§ Data for the task
____
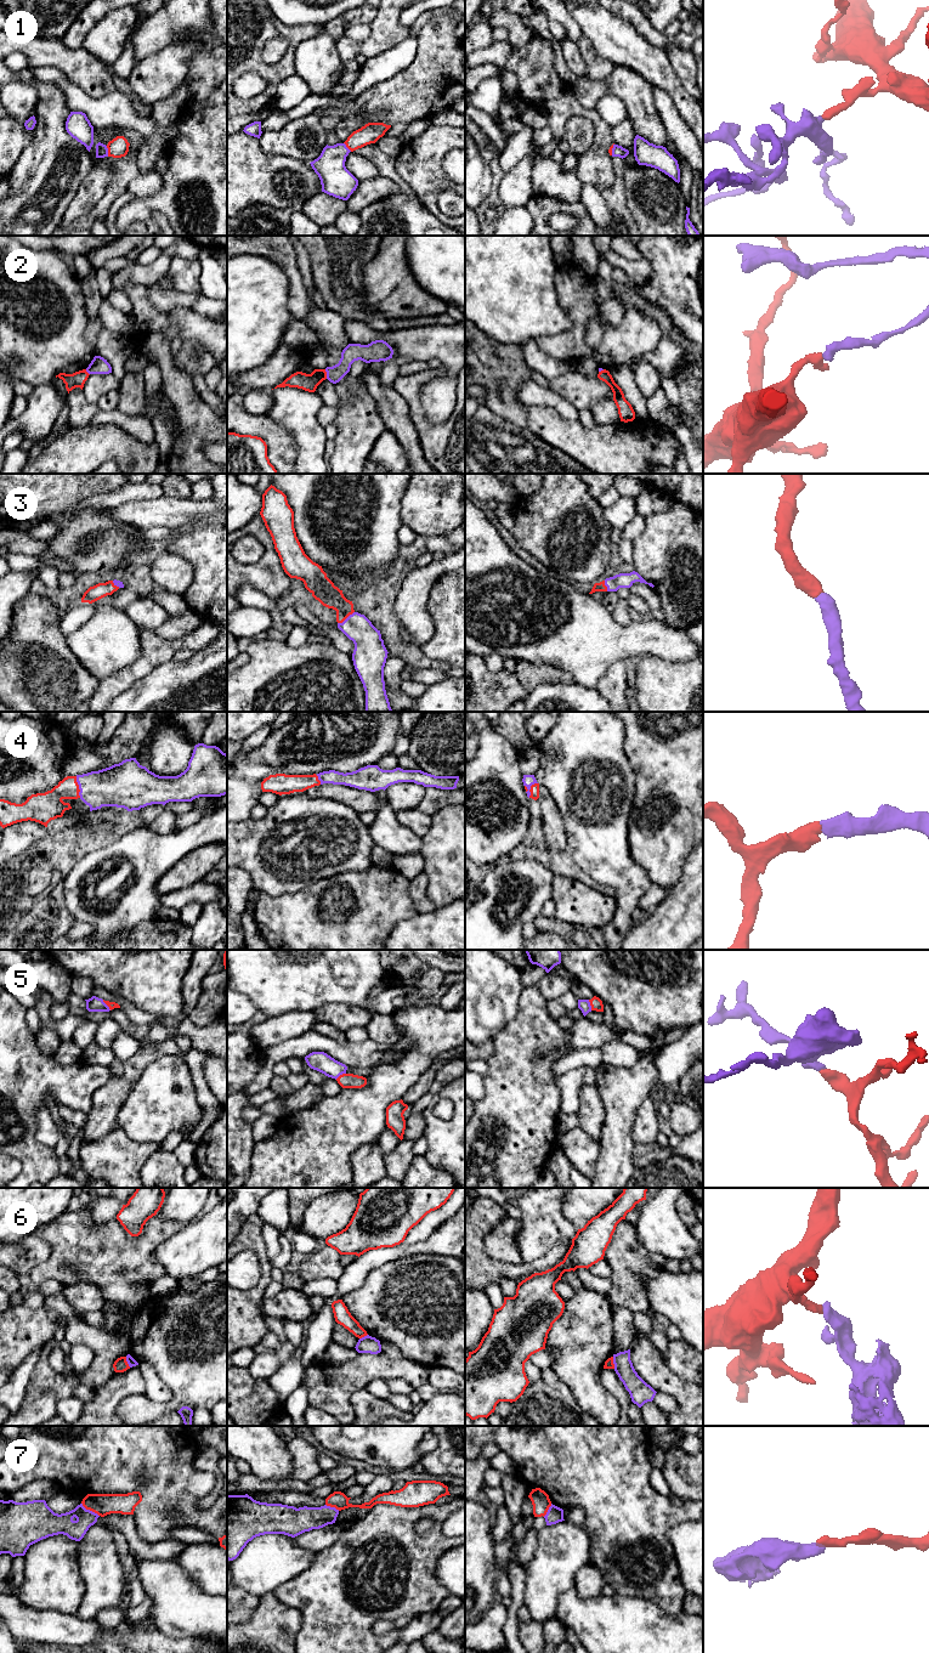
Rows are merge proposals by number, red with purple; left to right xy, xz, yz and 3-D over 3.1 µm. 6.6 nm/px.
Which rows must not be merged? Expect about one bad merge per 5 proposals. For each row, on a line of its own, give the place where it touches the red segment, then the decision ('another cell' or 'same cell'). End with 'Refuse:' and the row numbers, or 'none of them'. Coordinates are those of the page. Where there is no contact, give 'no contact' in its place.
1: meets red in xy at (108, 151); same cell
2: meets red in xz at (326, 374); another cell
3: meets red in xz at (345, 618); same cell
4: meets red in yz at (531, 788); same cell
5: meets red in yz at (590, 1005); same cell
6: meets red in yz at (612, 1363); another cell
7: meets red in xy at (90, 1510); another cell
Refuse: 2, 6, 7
____
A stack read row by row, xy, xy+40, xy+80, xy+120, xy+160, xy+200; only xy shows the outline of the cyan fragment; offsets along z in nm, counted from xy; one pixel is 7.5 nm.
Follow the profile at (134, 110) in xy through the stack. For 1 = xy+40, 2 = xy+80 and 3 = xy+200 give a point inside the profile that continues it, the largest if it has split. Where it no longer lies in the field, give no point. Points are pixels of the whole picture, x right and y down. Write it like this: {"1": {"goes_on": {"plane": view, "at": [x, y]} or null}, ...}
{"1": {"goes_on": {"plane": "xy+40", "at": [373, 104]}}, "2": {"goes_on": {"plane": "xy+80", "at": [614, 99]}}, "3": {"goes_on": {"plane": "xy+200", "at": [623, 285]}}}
____
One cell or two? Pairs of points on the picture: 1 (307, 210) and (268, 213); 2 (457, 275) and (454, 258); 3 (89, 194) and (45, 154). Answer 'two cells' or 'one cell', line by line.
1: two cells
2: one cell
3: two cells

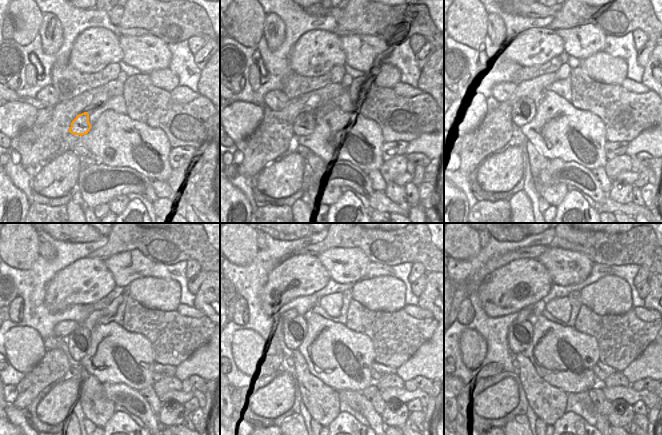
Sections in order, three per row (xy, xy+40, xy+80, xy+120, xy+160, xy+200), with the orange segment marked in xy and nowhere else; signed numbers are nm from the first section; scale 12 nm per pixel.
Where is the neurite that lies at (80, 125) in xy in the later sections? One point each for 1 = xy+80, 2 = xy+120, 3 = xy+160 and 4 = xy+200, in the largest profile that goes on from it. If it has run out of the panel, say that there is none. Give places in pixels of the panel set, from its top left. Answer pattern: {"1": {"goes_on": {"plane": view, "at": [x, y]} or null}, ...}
____
§ Description of the task
Copy each line of the listing that carries the string "from".

§ Answer to this exercise
A stack read row by row, xy, xy+40, xy+80, xy+120, xy+160, xy+200; only xy shows the outline of the cyan fragment; offsets along z in nm, counted from xy; one pixel is 7.5 nm.
Sections in order, three per row (xy, xy+40, xy+80, xy+120, xy+160, xy+200), with the orange segment marked in xy and nowhere else; signed numbers are nm from the first section; scale 12 nm per pixel.
Where is the neurite that lies at (80, 125) in xy in the later sections? One point each for 1 = xy+80, 2 = xy+120, 3 = xy+160 and 4 = xy+200, in the largest profile that goes on from it. If it has run out of the panel, say that there is none. Give places in pixels of the panel set, from its top left. Answer pattern: {"1": {"goes_on": {"plane": view, "at": [x, y]} or null}, ...}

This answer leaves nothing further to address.